Last year alone there were two world premieres, a work by Hsueh-Yung Shen ’73 and a cello concerto by Yannatos himself. This year, contemporary music is represented by the “Overture to The Great Gatsby.”

The HRO has also started several new traditions in the past few years. The final concert this year will be a performance of Brahms’s “German Requiem” with the Harvard-Radcliffe Chorus during Arts First weekend. It is the latest in a series of annual performances of large choral and orchestra works which have been occurring regularly in the past several years.

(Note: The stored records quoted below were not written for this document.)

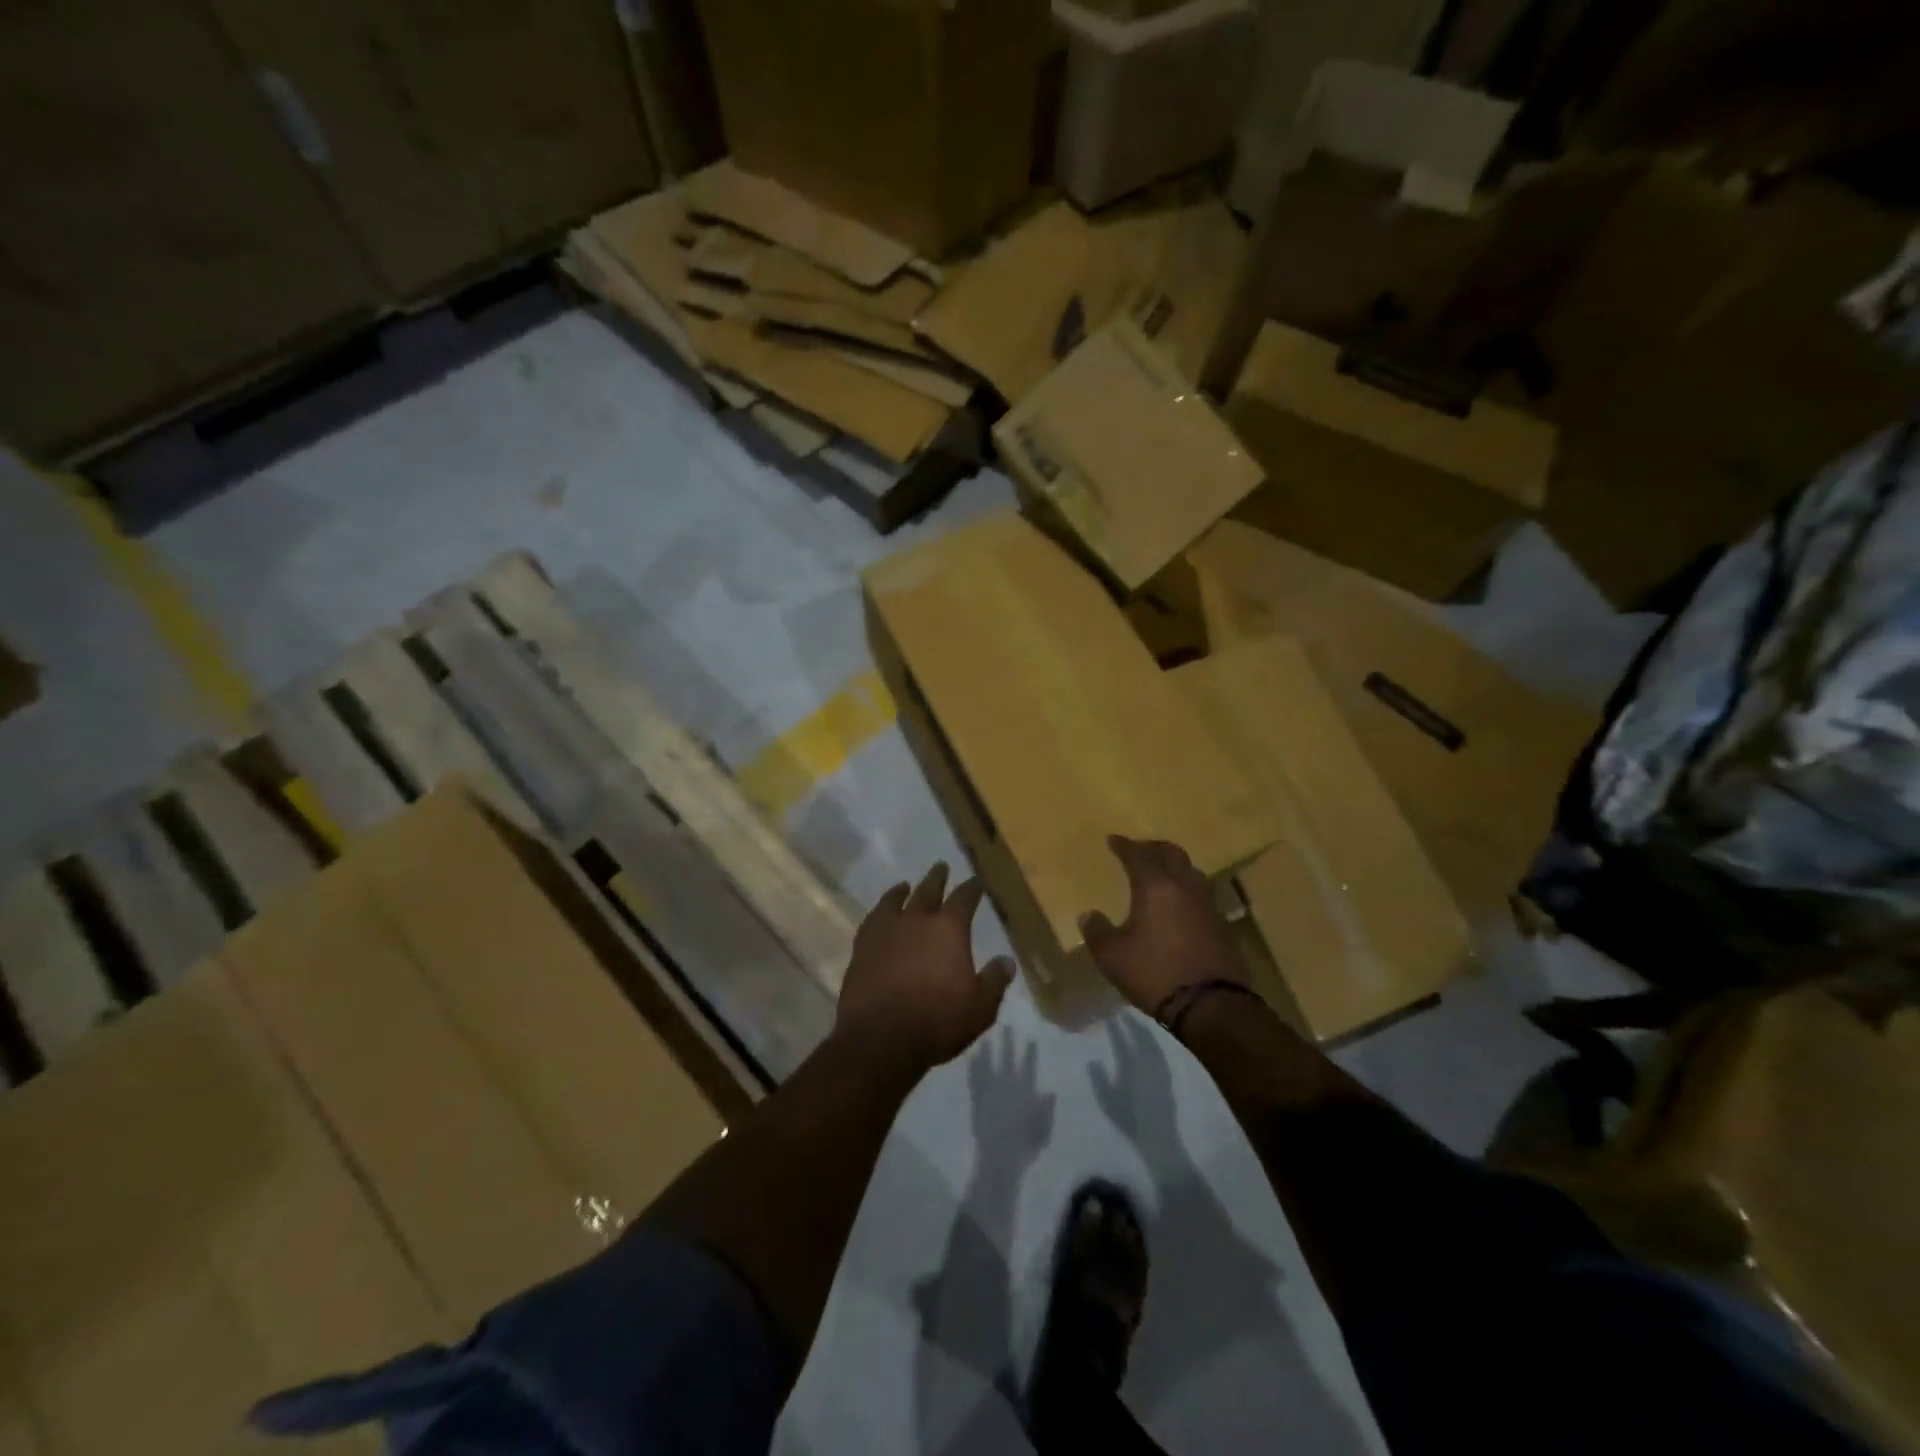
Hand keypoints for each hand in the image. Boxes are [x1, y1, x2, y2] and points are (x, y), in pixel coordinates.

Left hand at [837, 863, 1014, 1070]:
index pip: (965, 898)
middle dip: (937, 878)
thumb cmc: (937, 1021)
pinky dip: (879, 912)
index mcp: (949, 929)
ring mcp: (886, 931)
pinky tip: (879, 915)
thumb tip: (1006, 961)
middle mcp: (917, 920)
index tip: (977, 881)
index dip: (972, 888)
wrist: (881, 1038)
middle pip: (929, 890)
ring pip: (896, 900)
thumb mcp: (980, 1008)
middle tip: (941, 867)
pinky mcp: (862, 947)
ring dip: (903, 891)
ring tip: (905, 885)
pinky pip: (872, 920)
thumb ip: (994, 981)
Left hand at [968, 1027, 1054, 1153]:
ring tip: (985, 1037)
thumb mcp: (1042, 1128)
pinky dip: (973, 1067)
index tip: (1031, 1038)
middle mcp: (1006, 1084)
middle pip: (1007, 1058)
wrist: (999, 1155)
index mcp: (1024, 1090)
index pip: (1028, 1066)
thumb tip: (1050, 1092)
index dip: (1030, 1052)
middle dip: (1007, 1041)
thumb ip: (1046, 1109)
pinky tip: (970, 1057)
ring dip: (987, 1049)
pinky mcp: (977, 1098)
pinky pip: (974, 1078)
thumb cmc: (1025, 1144)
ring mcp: (990, 1089)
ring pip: (988, 1063)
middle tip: (1006, 1025)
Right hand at [1081, 836, 1246, 1015]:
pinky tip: (1178, 903)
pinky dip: (1185, 889)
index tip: (1113, 840)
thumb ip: (1097, 931)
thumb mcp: (1113, 956)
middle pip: (1170, 853)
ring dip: (1173, 865)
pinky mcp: (1221, 924)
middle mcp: (1184, 886)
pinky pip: (1200, 893)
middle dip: (1152, 847)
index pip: (1138, 855)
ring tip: (1160, 873)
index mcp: (1156, 886)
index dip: (1124, 846)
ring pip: (1189, 870)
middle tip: (1139, 849)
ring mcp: (1207, 904)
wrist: (1212, 1005)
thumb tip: (1089, 915)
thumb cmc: (1155, 973)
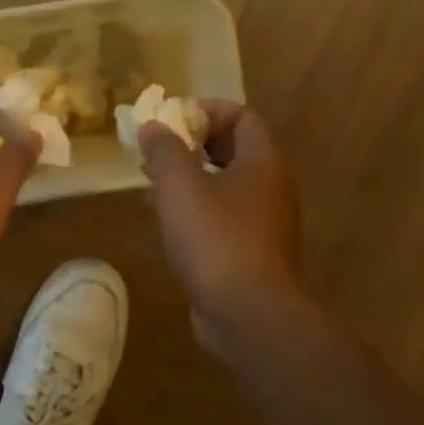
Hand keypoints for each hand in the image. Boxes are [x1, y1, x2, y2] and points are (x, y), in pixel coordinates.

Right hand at [139, 102, 303, 324]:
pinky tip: (167, 222)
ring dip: (190, 178)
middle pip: (234, 149)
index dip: (207, 111)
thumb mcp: (180, 185)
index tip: (171, 121)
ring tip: (152, 186)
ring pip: (226, 185)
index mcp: (262, 162)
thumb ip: (164, 150)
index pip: (242, 116)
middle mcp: (270, 187)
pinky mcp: (251, 252)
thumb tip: (153, 126)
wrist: (249, 313)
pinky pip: (223, 216)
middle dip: (192, 145)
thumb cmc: (216, 238)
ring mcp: (264, 222)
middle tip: (157, 152)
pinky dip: (196, 209)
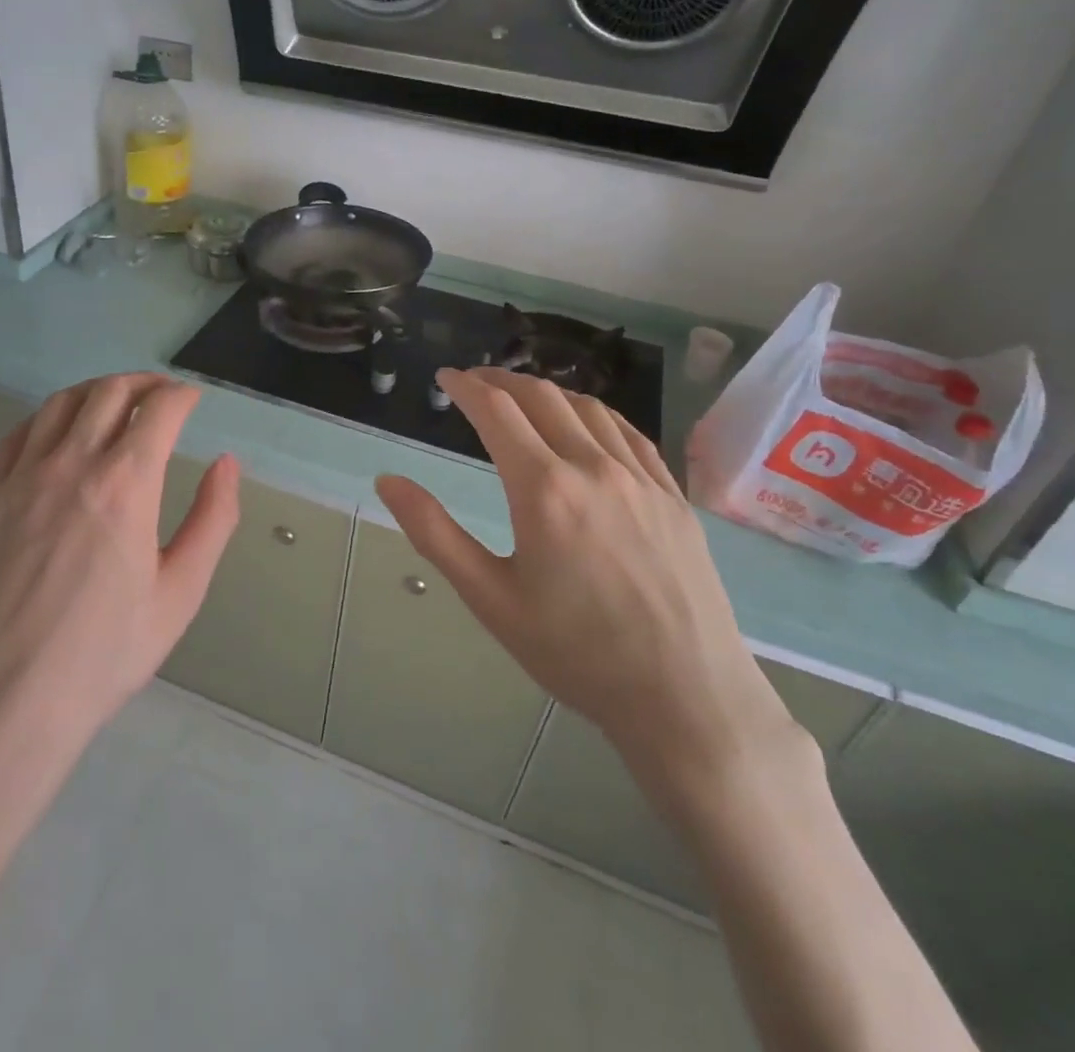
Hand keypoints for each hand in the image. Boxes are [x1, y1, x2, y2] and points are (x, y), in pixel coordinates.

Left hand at [0, 373, 240, 755]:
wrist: (4, 700)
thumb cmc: (104, 653)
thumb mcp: (180, 593)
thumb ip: (213, 520)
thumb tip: (227, 465)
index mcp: (125, 485)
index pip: (159, 409)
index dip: (182, 396)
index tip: (194, 401)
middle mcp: (72, 465)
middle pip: (110, 392)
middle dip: (145, 383)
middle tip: (164, 396)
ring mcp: (23, 478)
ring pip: (62, 402)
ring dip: (98, 390)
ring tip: (118, 402)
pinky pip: (21, 433)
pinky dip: (50, 416)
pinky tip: (62, 433)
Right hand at [375, 367, 796, 798]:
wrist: (687, 699)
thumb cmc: (576, 653)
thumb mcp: (490, 598)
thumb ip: (434, 533)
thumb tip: (387, 481)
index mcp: (543, 489)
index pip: (496, 410)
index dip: (466, 386)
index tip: (446, 376)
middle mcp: (593, 467)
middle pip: (541, 397)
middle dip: (502, 380)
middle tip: (476, 381)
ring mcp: (641, 478)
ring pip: (588, 407)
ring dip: (547, 391)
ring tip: (523, 395)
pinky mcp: (673, 496)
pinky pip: (630, 433)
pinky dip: (595, 413)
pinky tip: (587, 422)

“Looking toward the future, HRO would like to set a precedent of collaborating with other musical groups on campus, such as for this year’s Arts First performance of Brahms ‘Requiem’ with HCS,” says Barron. “It’s a rare opportunity to have the resources and manpower to perform these large, epic pieces, and I think they add something unique to the music community on campus for both performers and audiences.”

BEST DAYS AHEAD?

Despite nearing the age of 80 and having conducted the HRO for more than 40 years, Yannatos continues to be a vital presence and the guiding spirit of the orchestra.

In a recent rehearsal, the spry Yannatos carefully guided the orchestra from the hushed and tense ending of the third movement of Beethoven’s Fifth Symphony into the explosive and majestic opening of the final movement.

Despite the fact that only half of the orchestra was present, the orchestra still sounded magical.

In a way, Yannatos is a microcosm of the HRO—darting into the future, no matter what burdens the past has put upon him.

“I’m not sure how many more years I’ll be here,” says Yannatos. “But I’m still here and I still intend to be here.”